[Source material — start]
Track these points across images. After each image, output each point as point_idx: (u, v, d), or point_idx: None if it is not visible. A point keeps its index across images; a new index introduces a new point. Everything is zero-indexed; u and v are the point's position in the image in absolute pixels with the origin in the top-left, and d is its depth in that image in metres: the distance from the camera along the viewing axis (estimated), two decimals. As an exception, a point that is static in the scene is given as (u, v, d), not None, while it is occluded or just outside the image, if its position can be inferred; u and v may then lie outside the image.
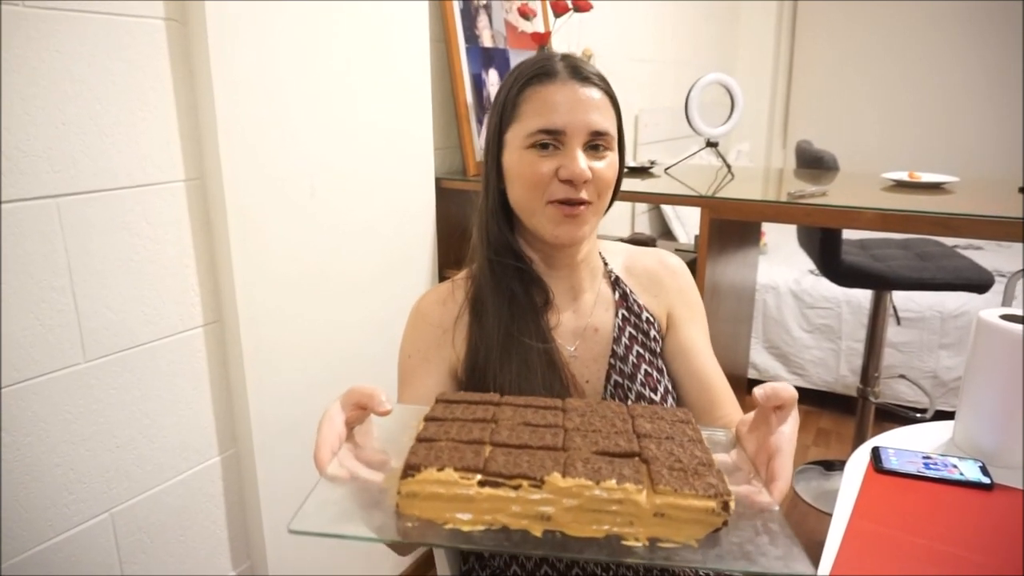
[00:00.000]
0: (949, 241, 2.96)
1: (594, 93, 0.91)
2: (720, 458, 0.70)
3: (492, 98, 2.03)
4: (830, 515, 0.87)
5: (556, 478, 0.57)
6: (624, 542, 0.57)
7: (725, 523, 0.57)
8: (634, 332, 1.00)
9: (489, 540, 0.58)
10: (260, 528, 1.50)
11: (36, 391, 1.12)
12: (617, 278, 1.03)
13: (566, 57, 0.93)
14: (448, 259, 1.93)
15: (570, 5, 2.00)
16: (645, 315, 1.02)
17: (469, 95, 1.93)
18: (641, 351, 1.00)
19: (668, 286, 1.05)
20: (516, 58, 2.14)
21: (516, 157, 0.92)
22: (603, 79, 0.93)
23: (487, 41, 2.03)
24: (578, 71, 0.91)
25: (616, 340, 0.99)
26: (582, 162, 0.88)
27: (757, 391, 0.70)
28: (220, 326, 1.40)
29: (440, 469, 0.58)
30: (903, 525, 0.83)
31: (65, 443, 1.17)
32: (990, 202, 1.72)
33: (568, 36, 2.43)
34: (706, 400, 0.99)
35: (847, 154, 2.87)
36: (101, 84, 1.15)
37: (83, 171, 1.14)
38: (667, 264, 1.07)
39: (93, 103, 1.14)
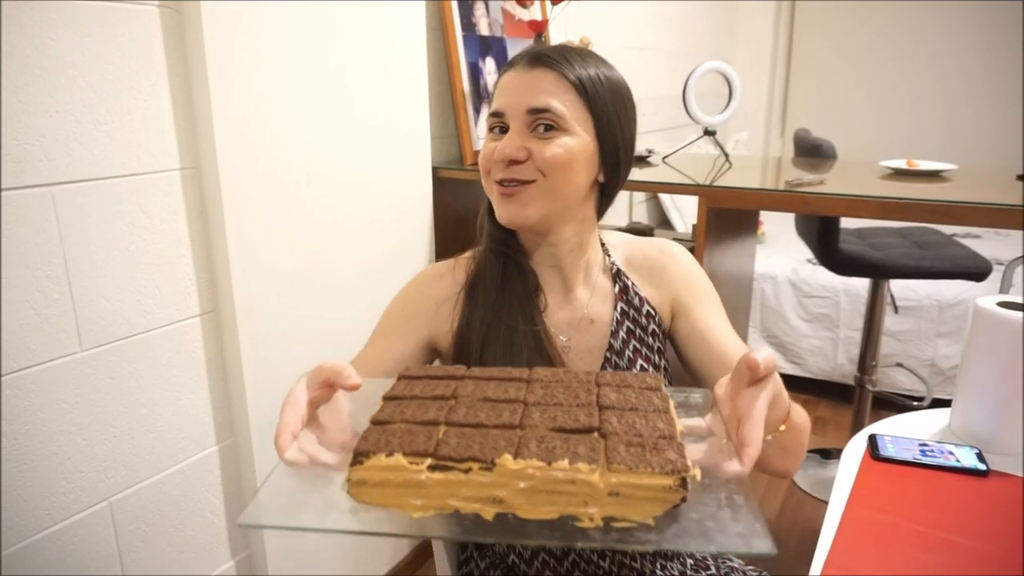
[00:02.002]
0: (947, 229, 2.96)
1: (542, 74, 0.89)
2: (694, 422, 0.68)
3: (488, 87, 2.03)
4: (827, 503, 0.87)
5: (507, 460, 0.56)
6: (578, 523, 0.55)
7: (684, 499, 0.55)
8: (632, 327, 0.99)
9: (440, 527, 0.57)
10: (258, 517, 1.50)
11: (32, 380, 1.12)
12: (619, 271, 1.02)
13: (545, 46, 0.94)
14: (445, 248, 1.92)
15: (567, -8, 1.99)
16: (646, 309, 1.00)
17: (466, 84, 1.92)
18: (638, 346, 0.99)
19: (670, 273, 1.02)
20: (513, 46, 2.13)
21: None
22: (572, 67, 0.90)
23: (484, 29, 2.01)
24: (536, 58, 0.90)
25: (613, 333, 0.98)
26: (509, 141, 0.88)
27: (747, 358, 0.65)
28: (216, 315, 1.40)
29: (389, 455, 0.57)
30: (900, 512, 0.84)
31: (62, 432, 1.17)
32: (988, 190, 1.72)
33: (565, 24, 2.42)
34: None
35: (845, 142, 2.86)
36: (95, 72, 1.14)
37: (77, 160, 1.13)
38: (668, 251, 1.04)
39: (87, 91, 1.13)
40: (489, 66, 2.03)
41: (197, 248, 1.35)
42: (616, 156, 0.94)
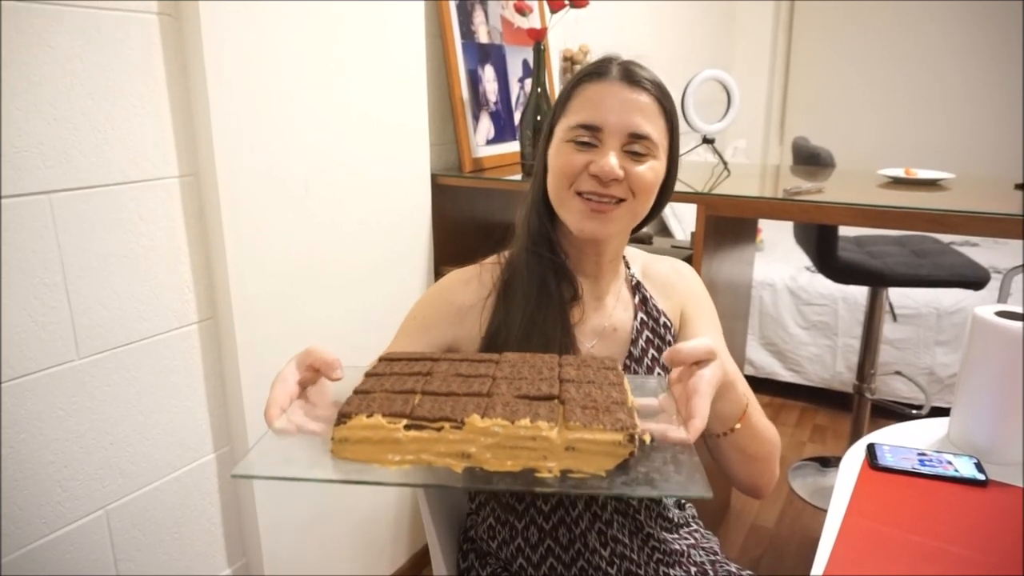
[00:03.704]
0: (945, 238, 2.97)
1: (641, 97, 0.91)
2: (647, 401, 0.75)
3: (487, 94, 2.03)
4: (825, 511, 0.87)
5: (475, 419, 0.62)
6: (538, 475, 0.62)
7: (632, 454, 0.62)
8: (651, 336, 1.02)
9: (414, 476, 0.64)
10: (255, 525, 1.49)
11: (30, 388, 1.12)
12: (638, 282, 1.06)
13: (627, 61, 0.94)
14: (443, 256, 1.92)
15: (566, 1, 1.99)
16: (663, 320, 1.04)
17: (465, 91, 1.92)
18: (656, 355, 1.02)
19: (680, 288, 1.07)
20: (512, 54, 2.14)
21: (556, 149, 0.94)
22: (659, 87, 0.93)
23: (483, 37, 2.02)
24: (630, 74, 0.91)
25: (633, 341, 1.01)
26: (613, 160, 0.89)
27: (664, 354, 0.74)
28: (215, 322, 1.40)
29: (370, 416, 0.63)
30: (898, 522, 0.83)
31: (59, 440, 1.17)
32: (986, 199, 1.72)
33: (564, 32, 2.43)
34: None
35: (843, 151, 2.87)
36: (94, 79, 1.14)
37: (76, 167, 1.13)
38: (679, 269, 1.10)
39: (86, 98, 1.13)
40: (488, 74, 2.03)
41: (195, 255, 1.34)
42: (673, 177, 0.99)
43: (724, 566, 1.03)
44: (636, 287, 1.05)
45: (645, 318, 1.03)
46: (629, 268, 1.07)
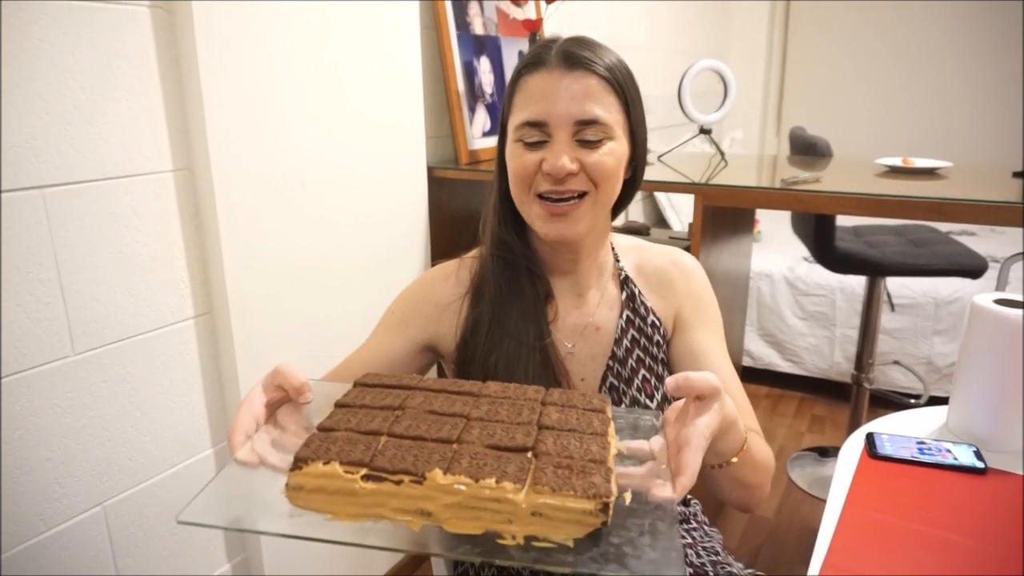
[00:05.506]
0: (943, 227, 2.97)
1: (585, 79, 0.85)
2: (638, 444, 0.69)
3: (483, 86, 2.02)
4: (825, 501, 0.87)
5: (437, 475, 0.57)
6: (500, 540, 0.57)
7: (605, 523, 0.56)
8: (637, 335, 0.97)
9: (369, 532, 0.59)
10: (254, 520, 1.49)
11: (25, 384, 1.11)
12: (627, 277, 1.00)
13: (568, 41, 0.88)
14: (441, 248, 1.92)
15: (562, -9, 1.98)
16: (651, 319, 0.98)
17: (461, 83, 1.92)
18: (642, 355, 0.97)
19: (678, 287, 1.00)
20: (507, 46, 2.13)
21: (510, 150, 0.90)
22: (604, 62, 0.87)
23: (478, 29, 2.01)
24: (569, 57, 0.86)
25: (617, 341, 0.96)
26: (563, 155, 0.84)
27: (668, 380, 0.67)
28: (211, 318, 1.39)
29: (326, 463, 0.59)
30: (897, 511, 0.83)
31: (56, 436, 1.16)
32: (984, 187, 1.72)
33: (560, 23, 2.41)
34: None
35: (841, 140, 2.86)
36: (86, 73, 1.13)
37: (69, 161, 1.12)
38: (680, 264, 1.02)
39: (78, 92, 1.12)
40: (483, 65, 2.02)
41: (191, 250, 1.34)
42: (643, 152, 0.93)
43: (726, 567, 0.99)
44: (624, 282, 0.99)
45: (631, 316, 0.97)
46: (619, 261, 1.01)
[Source material — finish]
[Source material — start]
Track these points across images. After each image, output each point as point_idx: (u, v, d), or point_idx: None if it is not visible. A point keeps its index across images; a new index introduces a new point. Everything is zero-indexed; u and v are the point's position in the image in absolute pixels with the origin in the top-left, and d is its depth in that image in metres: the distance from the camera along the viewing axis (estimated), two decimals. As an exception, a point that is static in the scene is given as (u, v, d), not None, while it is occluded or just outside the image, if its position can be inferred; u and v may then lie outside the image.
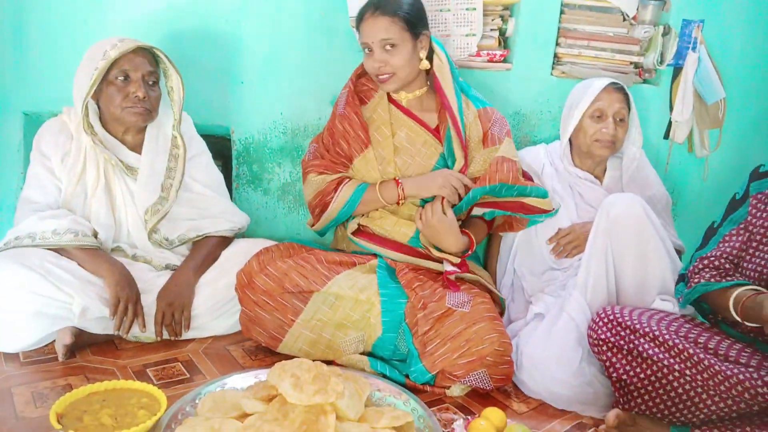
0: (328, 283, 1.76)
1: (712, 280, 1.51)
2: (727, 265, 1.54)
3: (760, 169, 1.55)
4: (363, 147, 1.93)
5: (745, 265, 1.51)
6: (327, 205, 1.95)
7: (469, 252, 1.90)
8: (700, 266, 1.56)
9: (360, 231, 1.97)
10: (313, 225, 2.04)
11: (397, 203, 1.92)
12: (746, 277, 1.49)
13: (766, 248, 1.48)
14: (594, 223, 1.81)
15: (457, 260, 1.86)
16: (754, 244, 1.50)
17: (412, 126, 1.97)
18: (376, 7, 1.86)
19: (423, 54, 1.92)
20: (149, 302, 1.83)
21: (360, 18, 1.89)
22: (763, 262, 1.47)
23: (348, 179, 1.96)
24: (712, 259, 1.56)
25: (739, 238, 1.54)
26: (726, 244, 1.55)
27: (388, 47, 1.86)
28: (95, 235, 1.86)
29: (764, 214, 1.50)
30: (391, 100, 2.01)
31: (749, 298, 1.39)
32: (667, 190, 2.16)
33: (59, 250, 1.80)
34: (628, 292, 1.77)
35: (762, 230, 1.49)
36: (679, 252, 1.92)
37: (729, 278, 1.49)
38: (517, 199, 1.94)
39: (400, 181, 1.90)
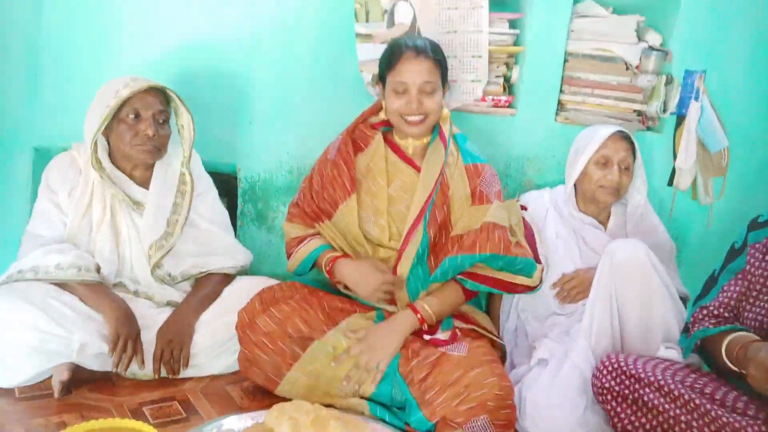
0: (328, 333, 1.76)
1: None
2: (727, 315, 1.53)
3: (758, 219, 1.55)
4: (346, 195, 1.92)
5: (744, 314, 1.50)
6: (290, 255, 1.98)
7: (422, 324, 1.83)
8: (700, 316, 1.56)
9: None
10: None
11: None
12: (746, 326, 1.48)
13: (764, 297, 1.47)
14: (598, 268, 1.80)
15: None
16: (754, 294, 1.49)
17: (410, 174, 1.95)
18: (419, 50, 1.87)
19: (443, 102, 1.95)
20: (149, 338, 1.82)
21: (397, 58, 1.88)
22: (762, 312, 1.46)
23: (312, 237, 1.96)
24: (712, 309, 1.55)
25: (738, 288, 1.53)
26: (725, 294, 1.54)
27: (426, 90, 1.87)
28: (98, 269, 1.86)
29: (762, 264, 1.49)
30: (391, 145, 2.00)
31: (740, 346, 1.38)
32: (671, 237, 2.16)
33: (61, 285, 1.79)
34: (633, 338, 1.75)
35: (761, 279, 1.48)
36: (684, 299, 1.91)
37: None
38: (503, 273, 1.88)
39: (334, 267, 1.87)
[Source material — finish]
Please give back, exactly as it stands above, the stretch from the line with "17: (469, 95, 1.93)" through the line with "39: (93, 103, 1.14)", and no line outside it.

17: (469, 95, 1.93)
18: (641, 351, 1.00)
19: (668, 286, 1.05)
20: (516, 58, 2.14)
21: (516, 157, 0.92)
22: (603, 79, 0.93)
23: (487, 41, 2.03)
24: (578, 71, 0.91)
25: (616, 340, 0.99)
26: (582, 162, 0.88)
27: (757, 391, 0.70)
28: (220, 326, 1.40)
29: (440, 469, 0.58)
30: (903, 525, 0.83)
31: (65, 443, 1.17)
32: (990, 202, 1.72)
33: (568, 36, 2.43)
34: (706, 400, 0.99)
35: (847, 154, 2.87)
36: (101, 84, 1.15)
37: (83, 171, 1.14)
38: (667, 264, 1.07)
39: (93, 103, 1.14)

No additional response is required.